A concrete example how the differences can affect a company may be illustrated in a distribution contract between a U.S. and a Brazilian company. Under U.S. law, the terms of termination of a contract will be detailed in a contract between the parties including compensation for a distributor which is terminated by the U.S. company. But under Brazilian law, distributors have the right to specific compensation for termination regardless of the reason for termination. Unless a U.S. company realizes this difference, they may find themselves liable for thousands if not millions of dollars in compensation payable to the former distributor. On the positive side, the compensation is limited by the law and the U.S. company should base their pricing on the eventuality of termination even establishing reserve accounts for termination expenses. At least U.S. companies can feel more secure that a court would rarely award any punitive damages in the course of normal business operations unless the distributor could prove fraud on the part of the U.S. company.


Central or Federal

The United States and Germany are federal republics where the central or national government has the right to establish laws that cover a limited number of issues including national defense and international diplomacy. Other governments like France and Russia are very centralized where the national government establishes uniform laws for the entire country. The federal system in the U.S. was developed as a compromise after the failure of the Articles of Confederation and in contrast to the centralized nature of the British Empire. As such, companies that conduct business in many states frequently have to follow very distinct rules from state to state. In a centralized governmental system, although national laws may be uniform, local authorities would have little influence in affecting changes for new types of businesses.

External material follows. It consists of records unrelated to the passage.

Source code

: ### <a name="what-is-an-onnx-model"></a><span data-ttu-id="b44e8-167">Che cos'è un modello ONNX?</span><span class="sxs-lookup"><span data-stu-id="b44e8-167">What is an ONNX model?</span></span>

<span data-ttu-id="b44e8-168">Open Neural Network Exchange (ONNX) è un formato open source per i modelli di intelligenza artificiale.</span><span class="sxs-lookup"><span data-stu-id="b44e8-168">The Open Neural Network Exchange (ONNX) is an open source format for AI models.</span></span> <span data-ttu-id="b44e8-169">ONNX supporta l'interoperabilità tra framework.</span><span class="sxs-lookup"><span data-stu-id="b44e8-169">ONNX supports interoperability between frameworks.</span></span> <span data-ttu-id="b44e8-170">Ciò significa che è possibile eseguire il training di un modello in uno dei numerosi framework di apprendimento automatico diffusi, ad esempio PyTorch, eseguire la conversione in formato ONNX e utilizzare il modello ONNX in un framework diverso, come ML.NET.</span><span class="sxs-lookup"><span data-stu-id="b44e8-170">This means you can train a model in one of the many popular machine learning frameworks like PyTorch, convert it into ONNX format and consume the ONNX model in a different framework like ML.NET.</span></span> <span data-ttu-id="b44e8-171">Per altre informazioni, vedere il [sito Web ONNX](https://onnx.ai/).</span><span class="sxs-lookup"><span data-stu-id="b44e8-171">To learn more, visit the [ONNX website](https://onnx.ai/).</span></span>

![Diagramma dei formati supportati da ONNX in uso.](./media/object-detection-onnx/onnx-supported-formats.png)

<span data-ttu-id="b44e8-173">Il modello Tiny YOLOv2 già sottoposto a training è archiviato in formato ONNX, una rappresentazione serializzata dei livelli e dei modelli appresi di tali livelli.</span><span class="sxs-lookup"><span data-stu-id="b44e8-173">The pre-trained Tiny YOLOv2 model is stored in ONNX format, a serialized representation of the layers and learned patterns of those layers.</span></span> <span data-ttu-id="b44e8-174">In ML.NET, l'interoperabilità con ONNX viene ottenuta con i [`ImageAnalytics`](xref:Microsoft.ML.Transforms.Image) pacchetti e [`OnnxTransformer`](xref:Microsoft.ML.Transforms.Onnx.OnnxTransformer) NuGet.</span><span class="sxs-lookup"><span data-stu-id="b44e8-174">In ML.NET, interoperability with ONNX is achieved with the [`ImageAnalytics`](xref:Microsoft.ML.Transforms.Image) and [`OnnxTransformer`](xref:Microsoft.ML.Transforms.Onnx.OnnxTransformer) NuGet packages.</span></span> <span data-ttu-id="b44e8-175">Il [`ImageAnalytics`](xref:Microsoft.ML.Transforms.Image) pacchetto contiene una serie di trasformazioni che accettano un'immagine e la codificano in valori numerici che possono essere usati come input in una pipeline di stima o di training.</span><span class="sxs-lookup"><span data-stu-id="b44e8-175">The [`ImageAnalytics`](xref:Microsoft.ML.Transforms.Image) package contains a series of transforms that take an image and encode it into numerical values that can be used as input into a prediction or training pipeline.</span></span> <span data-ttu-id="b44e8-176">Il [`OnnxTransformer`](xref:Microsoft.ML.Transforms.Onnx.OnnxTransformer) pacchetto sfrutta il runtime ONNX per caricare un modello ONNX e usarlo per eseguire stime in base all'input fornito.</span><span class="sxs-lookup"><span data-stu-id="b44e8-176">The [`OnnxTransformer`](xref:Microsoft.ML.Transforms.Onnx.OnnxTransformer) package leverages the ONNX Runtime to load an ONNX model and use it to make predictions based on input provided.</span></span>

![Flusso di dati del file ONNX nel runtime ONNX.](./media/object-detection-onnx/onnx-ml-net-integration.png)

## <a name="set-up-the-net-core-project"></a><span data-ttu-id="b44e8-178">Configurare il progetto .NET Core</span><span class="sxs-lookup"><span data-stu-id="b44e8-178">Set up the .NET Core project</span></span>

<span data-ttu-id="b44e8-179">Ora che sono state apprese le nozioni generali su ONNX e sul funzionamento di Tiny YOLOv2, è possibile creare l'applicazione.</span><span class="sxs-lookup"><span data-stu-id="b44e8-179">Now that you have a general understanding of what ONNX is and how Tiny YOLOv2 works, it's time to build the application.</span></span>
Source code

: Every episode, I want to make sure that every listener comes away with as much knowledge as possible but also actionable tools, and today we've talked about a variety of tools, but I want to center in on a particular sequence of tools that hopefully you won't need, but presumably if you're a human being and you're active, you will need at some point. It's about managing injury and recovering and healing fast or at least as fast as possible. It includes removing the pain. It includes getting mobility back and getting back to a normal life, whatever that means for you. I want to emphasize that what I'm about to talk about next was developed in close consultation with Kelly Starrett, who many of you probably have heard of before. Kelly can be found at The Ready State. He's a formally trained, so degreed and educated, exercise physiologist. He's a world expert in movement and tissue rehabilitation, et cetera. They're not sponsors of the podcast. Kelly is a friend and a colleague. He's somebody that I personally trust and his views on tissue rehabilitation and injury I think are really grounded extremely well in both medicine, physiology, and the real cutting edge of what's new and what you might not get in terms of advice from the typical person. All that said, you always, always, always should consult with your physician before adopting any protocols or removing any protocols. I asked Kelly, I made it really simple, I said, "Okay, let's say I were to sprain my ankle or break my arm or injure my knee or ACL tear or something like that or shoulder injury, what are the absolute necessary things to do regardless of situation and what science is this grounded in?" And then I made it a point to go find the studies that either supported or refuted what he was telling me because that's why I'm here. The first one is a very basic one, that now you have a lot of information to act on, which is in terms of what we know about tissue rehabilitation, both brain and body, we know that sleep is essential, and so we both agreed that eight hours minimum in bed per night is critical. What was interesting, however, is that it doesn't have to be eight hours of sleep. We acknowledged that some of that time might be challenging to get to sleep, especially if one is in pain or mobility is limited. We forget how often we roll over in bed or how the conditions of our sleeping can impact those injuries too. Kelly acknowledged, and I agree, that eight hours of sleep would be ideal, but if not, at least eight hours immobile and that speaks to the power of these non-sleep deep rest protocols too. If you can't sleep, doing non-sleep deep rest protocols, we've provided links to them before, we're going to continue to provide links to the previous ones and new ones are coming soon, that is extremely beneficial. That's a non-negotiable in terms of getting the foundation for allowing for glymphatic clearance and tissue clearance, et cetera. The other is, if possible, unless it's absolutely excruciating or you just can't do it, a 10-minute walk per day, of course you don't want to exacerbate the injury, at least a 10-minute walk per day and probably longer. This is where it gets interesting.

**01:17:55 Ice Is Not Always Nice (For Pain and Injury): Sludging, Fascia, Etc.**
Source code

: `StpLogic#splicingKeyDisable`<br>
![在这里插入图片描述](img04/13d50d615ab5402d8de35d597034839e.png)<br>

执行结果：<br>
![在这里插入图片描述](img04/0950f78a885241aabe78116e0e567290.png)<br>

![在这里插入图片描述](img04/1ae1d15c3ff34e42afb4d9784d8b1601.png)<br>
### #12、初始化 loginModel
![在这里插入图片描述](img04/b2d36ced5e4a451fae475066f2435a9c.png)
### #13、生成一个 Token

As a U.S. company, entering a market with a centralized government will likely allow faster access to the whole market as long as no special exceptions or modifications to the law are necessary. When entering a market based on a federal system, be careful to investigate all aspects of business if planning to promote products across provincial boundries.



How people teach their next generation will determine appropriate levels of technology that you can sell in that market. The idea of "appropriate technology" is an internationally recognized concept to define classes of products that may be easier to sell in any given region. Critics argue that it is a concept created by the developed world to keep high technology out of the hands of developing nations. One example that relates to education may help illustrate the point. To manage a nuclear power plant, employees must be highly trained in areas of physics and chemistry at college if not at the post-graduate level also. In order to sell a nuclear power plant in a specific market, it will be easier to choose a country with educational institutions that teach those subjects. Granted, it is possible for citizens to receive advanced education outside of their home country, but selling the nuclear technology will depend on labor trained abroad at least for the short term.



Along with education, the general level of literacy in a country will determine the kind of promotional materials used to sell products and the form of product information you provide to customers. Where literacy is low and the product is intended for a mass market, bright graphics and animated instructions will provide more appropriate information than volumes of black and white text which customers may not be able to read. Instruction manuals, recipes and other types of communication with cartoon characters mimicking desired tasks will convey the intended message more clearly to the target audience.